Ces démonstrations visent surtout à montrer la capacité du robot à manipuler des objets variés et à se déplacer dans un environnement domestique réel. Ses performances concrètes au quotidien dépendront toutefois des résultats des tests et des améliorations techniques à venir.
Plutôt que de lancer immédiatement le robot sur le marché, les développeurs ont choisi une approche expérimentale : le tester directement chez des particuliers.
Selon les informations relayées par les médias locaux et les responsables de l’entreprise, des familles à Wuhan, capitale de la province du Hubei en Chine centrale, seront les premières à recevoir le robot pour des essais gratuits.
Ces tests devraient commencer au cours de la première moitié de 2027. Les foyers participants utiliseront le robot dans leur vie quotidienne pendant que les ingénieurs analyseront ses performances hors laboratoire.
Les habitations sont des environnements difficiles pour les robots : objets variés, meubles différents, pièces encombrées ou imprévus du quotidien.
Tester des robots dans des maisons réelles permet aux développeurs de collecter des données précieuses sur ces situations imprévisibles. Cela aide aussi à identifier des problèmes pratiques — fiabilité, sécurité ou utilité réelle des fonctions proposées.

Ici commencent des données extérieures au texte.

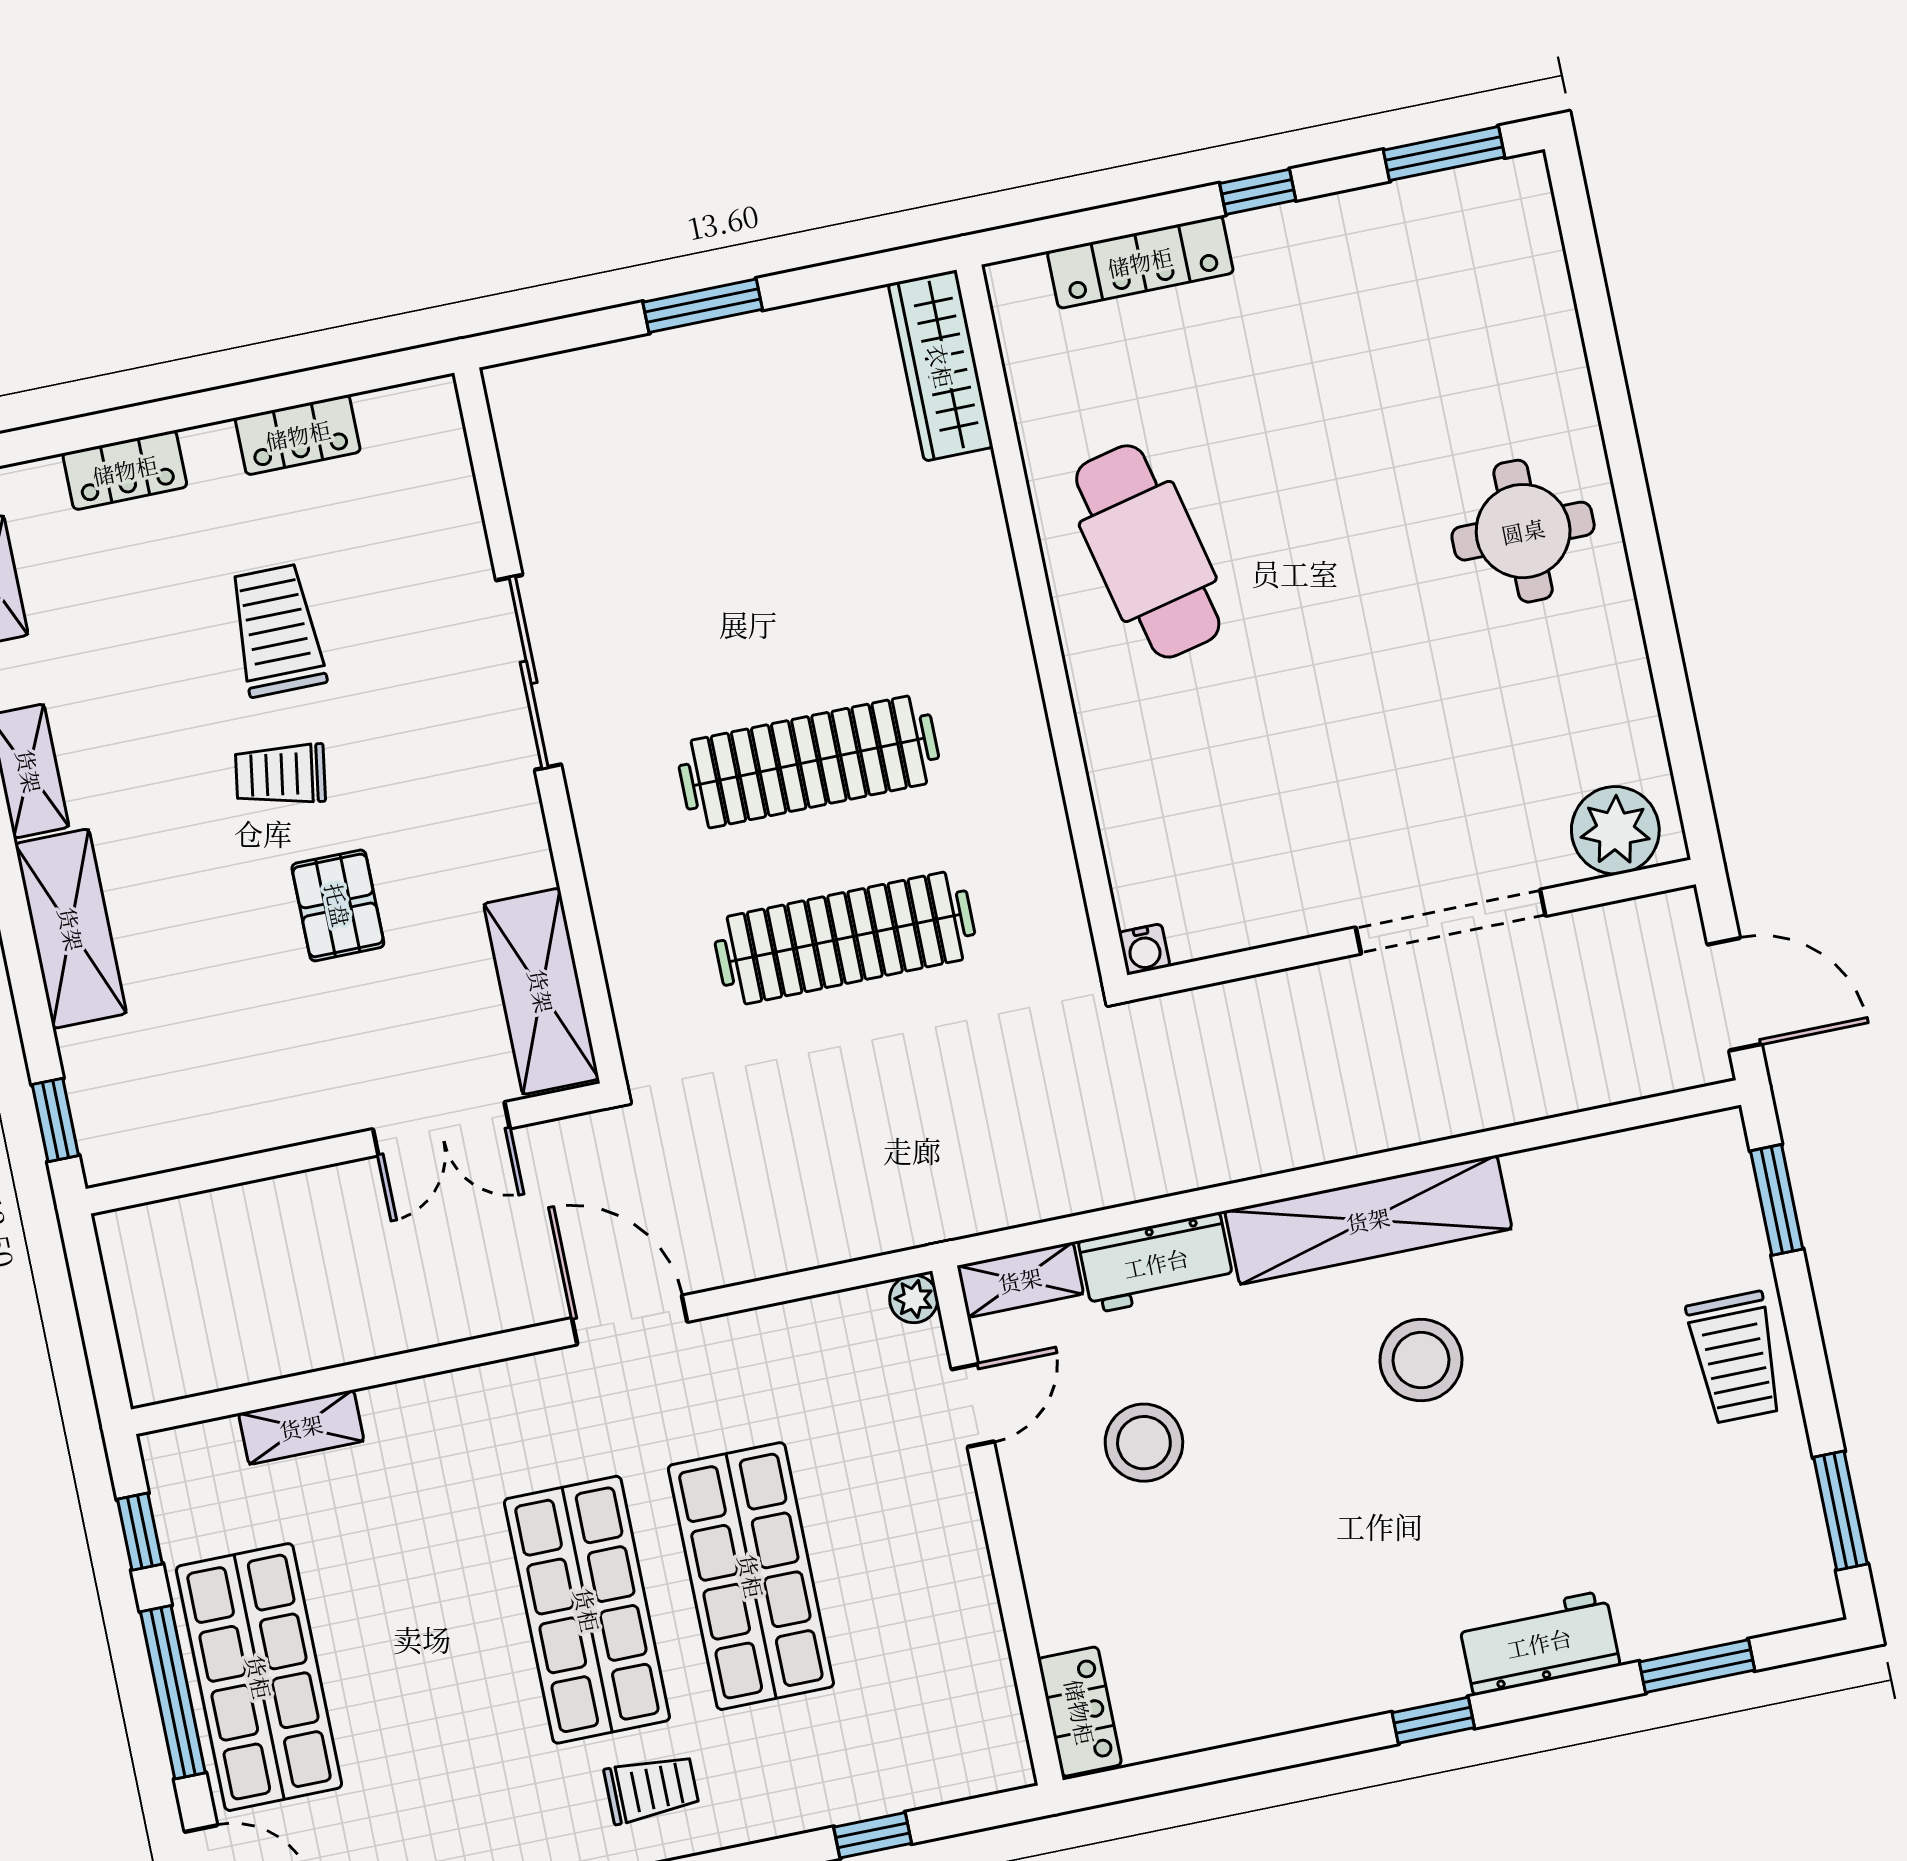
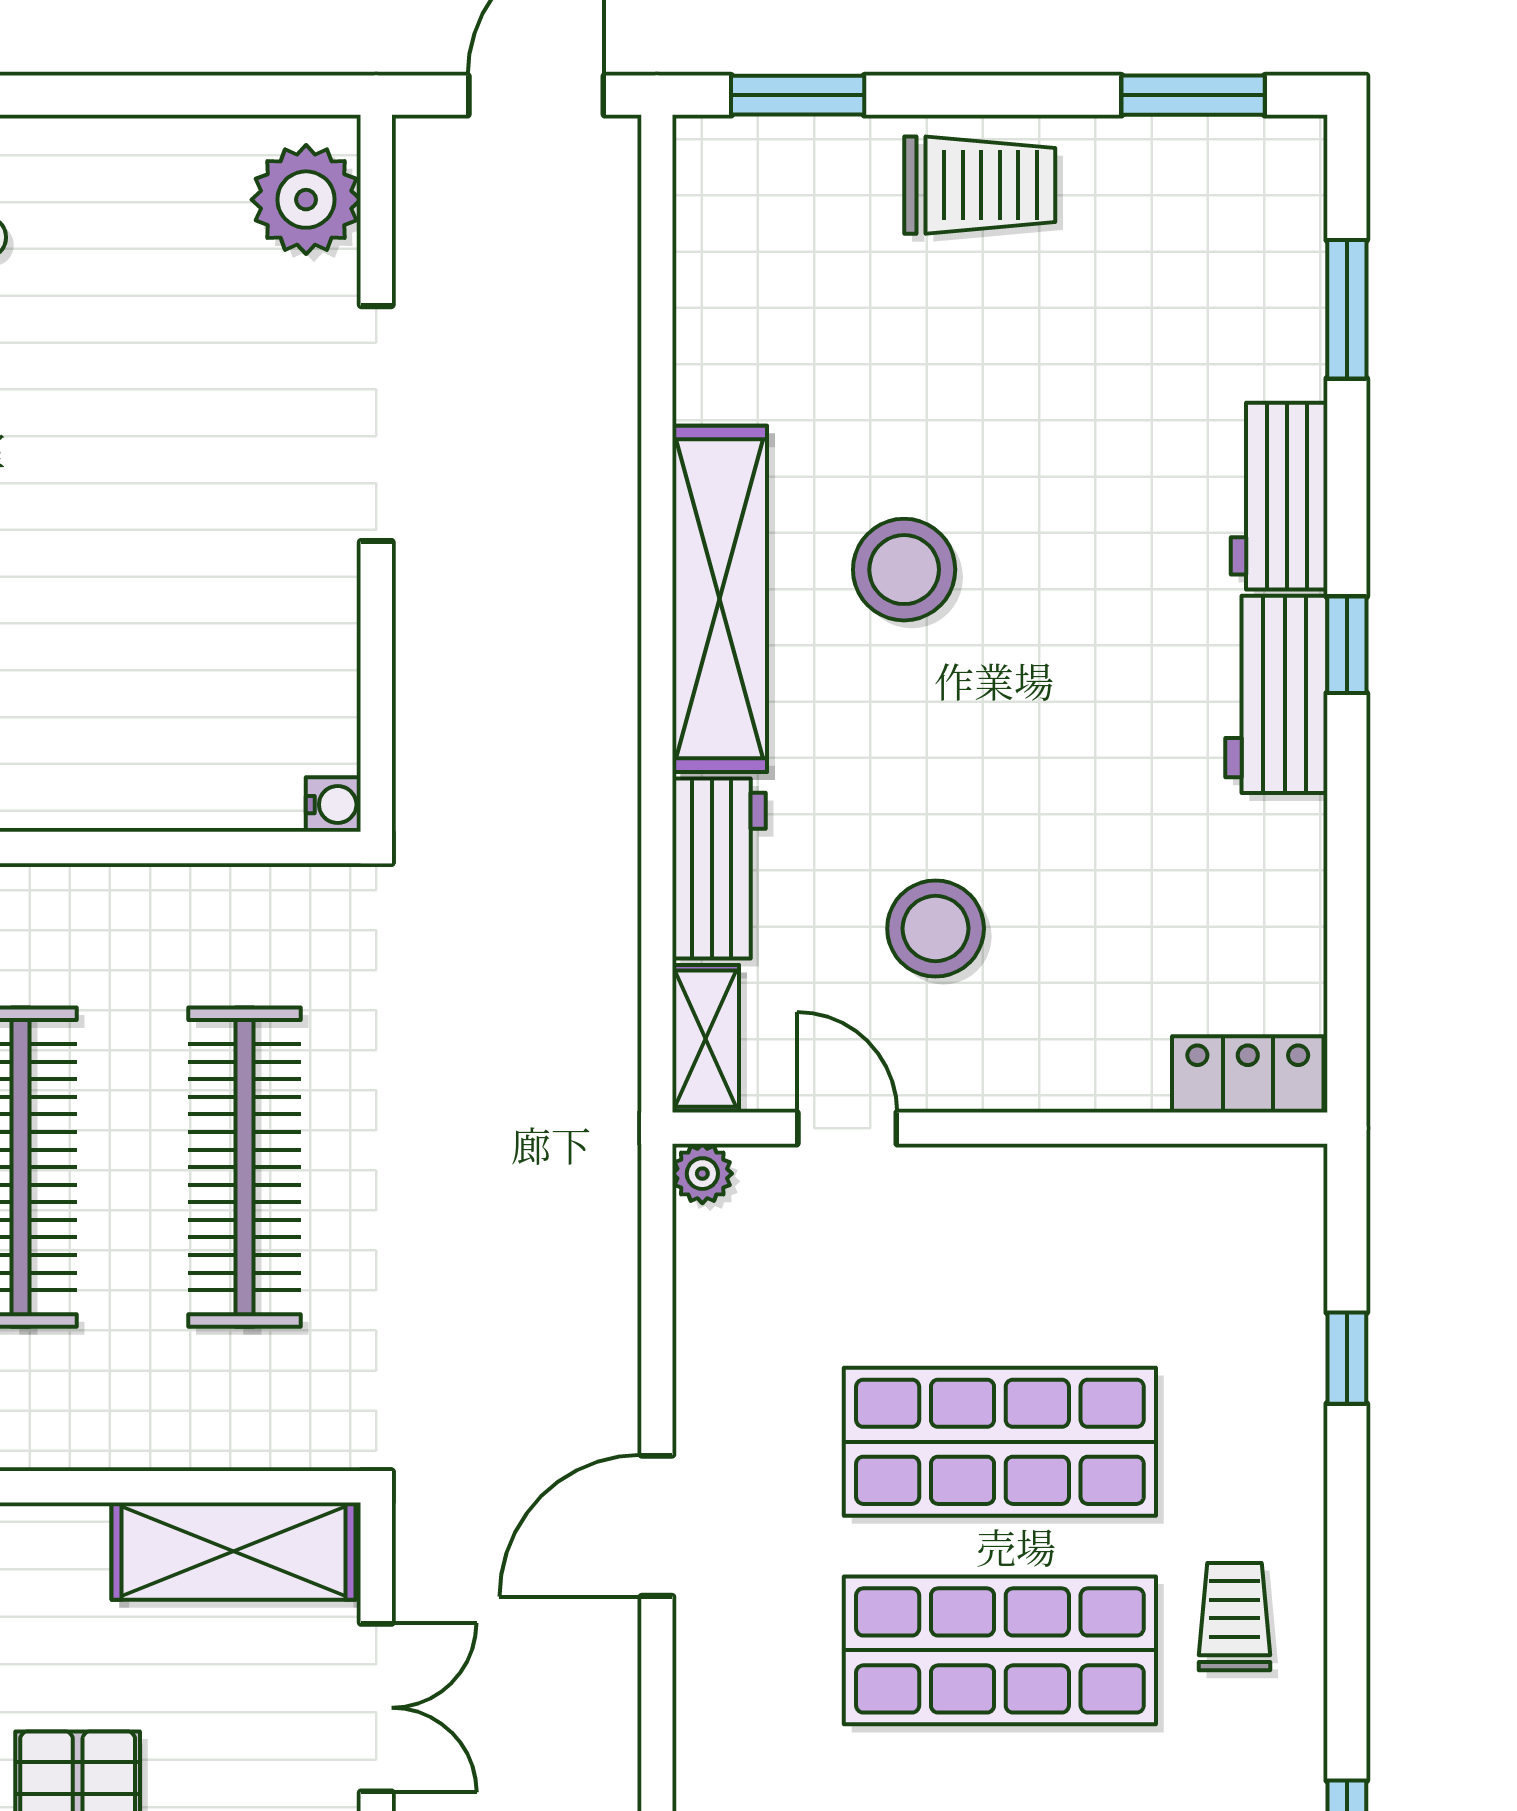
workbench: (1383, 1673) -> (1276, 694), added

Si ces essais s’avèrent concluants, des robots comme le SeeLight S1 pourraient s’inscrire dans une tendance plus large : celle des robots domestiques alimentés par l’IA, capables d’assister les humains dans leurs tâches quotidiennes et de répondre aux défis du vieillissement de la population.
Pour l’instant, la technologie reste expérimentale — mais l’arrivée de robots dans de vrais foyers constitue une étape importante pour savoir si ces assistants humanoïdes peuvent réellement trouver leur place dans la vie de tous les jours.